On 15 Dec 2014 13:29, "Alexander Larsson" <alexl redhat com> wrote:
>
> On fre, 2014-12-12 at 17:42 +0100, Bastien Nocera wrote:
> > On Fri, 2014-12-12 at 17:08 +0100, Alexander Larsson wrote:
> > > On fre, 2014-11-28 at 16:07 +0100, Alexander Larsson wrote:
> > > > * Audio
> > > >
> > > > There is no audio support atm. Neither alsa libs, not device nodes.

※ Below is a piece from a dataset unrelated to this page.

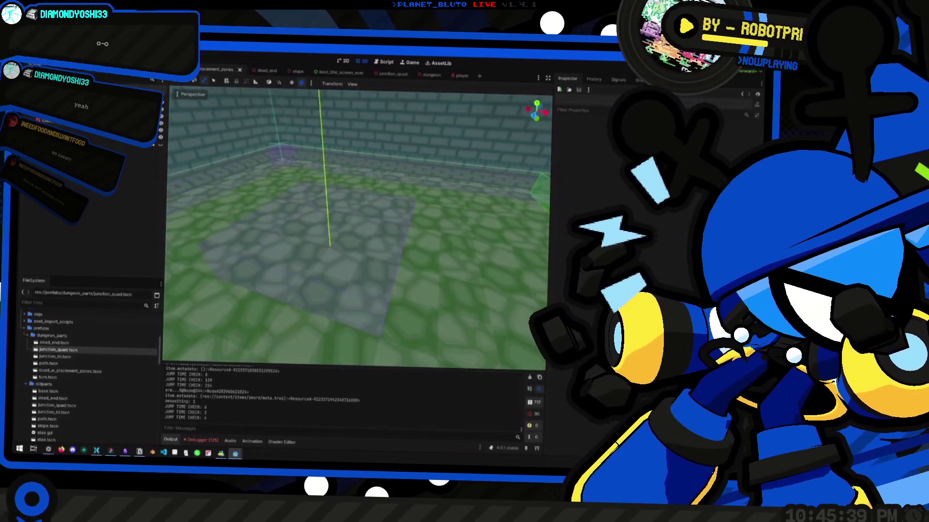
key(w)
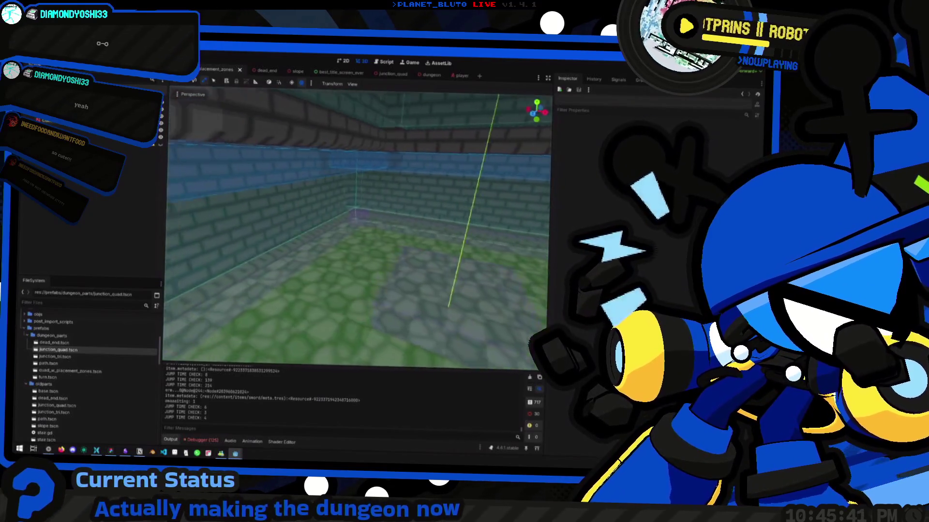
key(w)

> > > > I think the best approach is to use pulseaudio, but this needs
> > > > careful consideration in terms of ABI/IPC compat, performance,
> > > > latency, etc.
> > >
> > > Today I looked at audio via pulseaudio. This is kind of tricky, it seems
> > > to me like the pulseaudio protocol follows the X11 style permissions
> > > method. I.e. if you're able to authenticate to the daemon you have full
> > > privs, including loading modules into the daemon.
> > >
> > > Furthermore, the "normal" mode of using shared memory to send audio
> > > relies on a single global /dev/shm, which breaks with any kind of
> > > containerization and allows any client to read any other clients data.
> > >
> > > I don't see why theoretically pulseaudio couldn't allow shared memory
> > > buffers in a contained mode, via e.g. fd passing of the shared memory
> > > instead of a shared namespace. However, anything like this involves
> > > upstream changes to the protocol. For now i'm disabling shared memory
> > > in the app, which is not ideal but at least allows apps to play sounds.
> >
> > Lennart did mention that PulseAudio could make use of kdbus for passing
> > buffers around, and I guess that Wim's "PulseVideo" (for the lack of a
> > better name) could also make use of it.
> >
> > Finer permissions are necessary in any case. You can probably allow any
> > app to play sound, but you might not want to allow microphone access to
> > most applications.
>
> Yeah, this level of permissions will need some drastic changes to the
> pulseaudio client handling. Perhaps it is possible to do while keeping
> the protocol, not sure about that. But in general, a kdbus version would
> be pretty nice as this would remove the issues around having to
> share /dev/shm with the host.
Yes, kdbus is something that could be useful to plug this leak (though we'd also need to make sure we don't add much overhead). In general, securing the protocol is something we'd like to have, but is a huge can of worms right now -- securing the protocol post-facto will be hard to do right.
Tanu was looking at a tunnel-based solution for containers in the mean time. Maybe he can fill us in on this.